* THINGS TO DO
**A)** In the Embers EP review below, condense the paragraph beginning "First out of the review bag" into a short bulleted list that keeps its main facts.
**B)** Write the next part of the Embers EP review, starting after its final sentence.

(TEXT SECTION begins)

Wednesday, October 07, 2009

Al Rowley - Embers EP

Hear The Track Here

First out of the review bag this month is a request from my Rebelriffs blog. Fellow Londoner Al Rowley is the artist, who kindly sent me a copy of his Embers EP to check out. Now considering that this artist cites musicians such as the Beatles, Stevie Wonder and Led Zep as his main inspirations, you would think it would go down well with a child of those times. Well regular readers will know better and the artists who tend to do well with me are the musicians who pay the respectful nod to the Golden Era but come up with music that is purely their own. After all, there are lots of copyists but very few who manage to transcend the whole retro thing. Moreover, when he states 'Al is currently looking for a publishing deal' it's fairly obvious that this is primarily a songwriter.

So, what about the songs?

As you know, I'm a sucker for a good song, especially one based on any of the influences cited, and on that score Al Rowley certainly shows he knows what he's about. Embers, the first track on the EP, although acoustically performed definitely shows that it could grasp your ears. Essentially built around a couple of acoustic guitars, what sound like bongos and voices, Embers shows a laid back musical accompaniment from which the vocals stand out clearly and cleanly. As a song, however, I didn't really feel it carried enough impact for me, whereas Daylight (track 2) fits that bill perfectly; even though the instrumental lineup is pretty much the same. Very nice song indeed and yes, very Radiohead sounding...

(TEXT SECTION ends)
(SUPPLIED RECORDS begins)

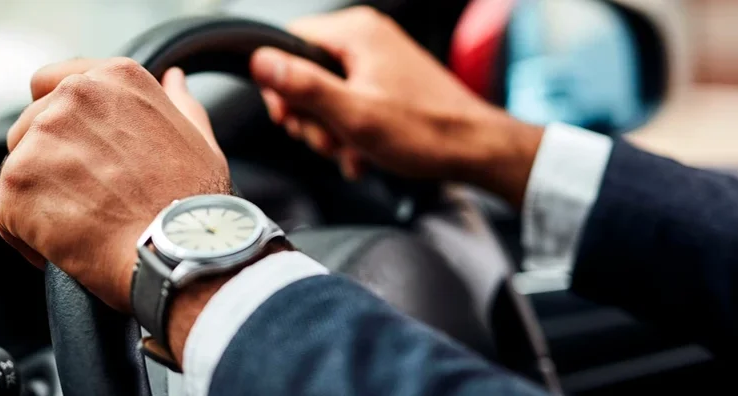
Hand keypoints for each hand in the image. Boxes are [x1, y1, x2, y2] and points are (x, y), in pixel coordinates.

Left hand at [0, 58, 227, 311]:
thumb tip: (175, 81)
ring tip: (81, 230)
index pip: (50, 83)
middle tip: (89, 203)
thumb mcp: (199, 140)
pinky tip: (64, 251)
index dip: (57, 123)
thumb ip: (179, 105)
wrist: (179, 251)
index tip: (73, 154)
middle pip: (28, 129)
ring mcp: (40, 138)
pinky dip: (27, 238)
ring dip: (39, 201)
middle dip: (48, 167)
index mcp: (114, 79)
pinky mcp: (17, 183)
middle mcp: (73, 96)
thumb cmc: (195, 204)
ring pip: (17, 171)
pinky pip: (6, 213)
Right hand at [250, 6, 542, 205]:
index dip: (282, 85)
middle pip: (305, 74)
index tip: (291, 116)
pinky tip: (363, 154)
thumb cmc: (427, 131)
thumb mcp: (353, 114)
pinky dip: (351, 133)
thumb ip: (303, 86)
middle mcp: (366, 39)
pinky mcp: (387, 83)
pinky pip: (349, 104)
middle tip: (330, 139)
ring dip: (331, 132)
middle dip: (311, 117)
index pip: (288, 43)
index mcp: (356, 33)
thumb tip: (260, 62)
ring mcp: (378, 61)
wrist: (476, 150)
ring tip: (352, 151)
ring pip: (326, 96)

(SUPPLIED RECORDS ends)
(SUPPLIED RECORDS begins)

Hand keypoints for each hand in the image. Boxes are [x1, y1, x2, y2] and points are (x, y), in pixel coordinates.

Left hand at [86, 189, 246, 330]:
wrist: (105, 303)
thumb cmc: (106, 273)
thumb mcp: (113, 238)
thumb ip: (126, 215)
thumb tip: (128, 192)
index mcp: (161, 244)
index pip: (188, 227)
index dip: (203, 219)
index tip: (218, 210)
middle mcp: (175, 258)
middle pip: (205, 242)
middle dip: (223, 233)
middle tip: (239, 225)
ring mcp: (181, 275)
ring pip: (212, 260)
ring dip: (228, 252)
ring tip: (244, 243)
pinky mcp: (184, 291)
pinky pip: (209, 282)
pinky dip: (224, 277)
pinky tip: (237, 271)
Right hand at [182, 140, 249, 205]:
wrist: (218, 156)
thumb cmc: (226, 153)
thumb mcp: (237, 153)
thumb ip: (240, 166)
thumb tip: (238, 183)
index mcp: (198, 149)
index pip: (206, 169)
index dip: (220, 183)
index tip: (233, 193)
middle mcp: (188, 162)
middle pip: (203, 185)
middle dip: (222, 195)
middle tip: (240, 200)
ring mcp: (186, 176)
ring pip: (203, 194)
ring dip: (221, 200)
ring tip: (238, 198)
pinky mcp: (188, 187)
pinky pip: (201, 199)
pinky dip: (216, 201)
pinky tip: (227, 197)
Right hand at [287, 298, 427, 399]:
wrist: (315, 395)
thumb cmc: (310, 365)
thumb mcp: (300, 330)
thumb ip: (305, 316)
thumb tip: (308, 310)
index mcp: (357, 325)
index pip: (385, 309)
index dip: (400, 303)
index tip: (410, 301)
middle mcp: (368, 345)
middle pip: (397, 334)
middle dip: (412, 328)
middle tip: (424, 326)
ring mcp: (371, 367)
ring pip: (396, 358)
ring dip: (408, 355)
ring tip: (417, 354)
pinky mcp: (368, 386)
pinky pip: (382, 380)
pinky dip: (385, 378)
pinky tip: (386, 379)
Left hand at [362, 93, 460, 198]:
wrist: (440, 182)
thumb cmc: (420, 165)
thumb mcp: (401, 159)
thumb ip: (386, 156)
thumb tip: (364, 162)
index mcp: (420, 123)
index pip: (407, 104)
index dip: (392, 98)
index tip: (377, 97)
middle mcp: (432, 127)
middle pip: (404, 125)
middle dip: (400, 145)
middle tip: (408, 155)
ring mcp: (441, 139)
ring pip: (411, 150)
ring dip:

(SUPPLIED RECORDS ends)
(SUPPLIED RECORDS begins)

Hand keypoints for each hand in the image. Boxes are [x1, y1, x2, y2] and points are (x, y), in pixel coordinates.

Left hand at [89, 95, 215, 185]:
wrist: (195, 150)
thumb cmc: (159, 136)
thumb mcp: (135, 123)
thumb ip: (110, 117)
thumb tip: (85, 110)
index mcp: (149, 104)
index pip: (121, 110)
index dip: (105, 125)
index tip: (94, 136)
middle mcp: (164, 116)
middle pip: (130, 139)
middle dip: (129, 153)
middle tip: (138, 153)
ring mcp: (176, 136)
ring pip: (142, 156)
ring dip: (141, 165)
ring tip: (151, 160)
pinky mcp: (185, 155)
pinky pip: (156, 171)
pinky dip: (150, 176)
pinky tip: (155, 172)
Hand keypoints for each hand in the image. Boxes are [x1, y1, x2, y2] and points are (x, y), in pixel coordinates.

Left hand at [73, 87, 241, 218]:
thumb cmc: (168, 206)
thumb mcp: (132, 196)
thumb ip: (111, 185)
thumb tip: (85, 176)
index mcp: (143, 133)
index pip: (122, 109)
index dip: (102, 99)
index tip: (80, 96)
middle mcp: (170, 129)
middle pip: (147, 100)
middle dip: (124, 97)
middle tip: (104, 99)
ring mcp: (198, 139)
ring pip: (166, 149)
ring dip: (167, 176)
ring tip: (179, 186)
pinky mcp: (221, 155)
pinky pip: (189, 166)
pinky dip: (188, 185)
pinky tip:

(SUPPLIED RECORDS ends)

* RESULTS IN ORDER
**A)**
- The first review this month is a request from the reviewer's Rebelriffs blog.
- The artist, fellow Londoner Al Rowley, sent a copy of his Embers EP.
- He cites the Beatles, Stevie Wonder and Led Zep as his main inspirations.
- The reviewer favors musicians who nod to the Golden Era but produce music that is purely their own, since many copy and few transcend the retro approach.
- Rowley is looking for a publishing deal, which marks him as primarily a songwriter.

**B)**
King Of The Seasons, like Daylight, is a strong song, especially if you like bands like Snow Patrol, Doves and the like. The thing that only registered with continued playings of these tracks is the very basic, but exceptionally clear, production. It particularly helps this track with its wall to wall acoustic strums and navel gazing vocal. I have to say I that I am not a big fan of this kind of pop rock but King Of The Seasons is strong enough to see off that mere prejudice. At the end, we have Beginnings (if you know what I mean), like King Of The Seasons sounding much more modern than the first couple of tracks, especially the kinda/sorta Chris Martin vocal sound. Ultimately though, the songs are the thing and its surprisingly how little accompaniment can be so effective but it manages excellently highlighting the songs perfectly. Yep, music publishers take note...

Highly Recommended pop rock.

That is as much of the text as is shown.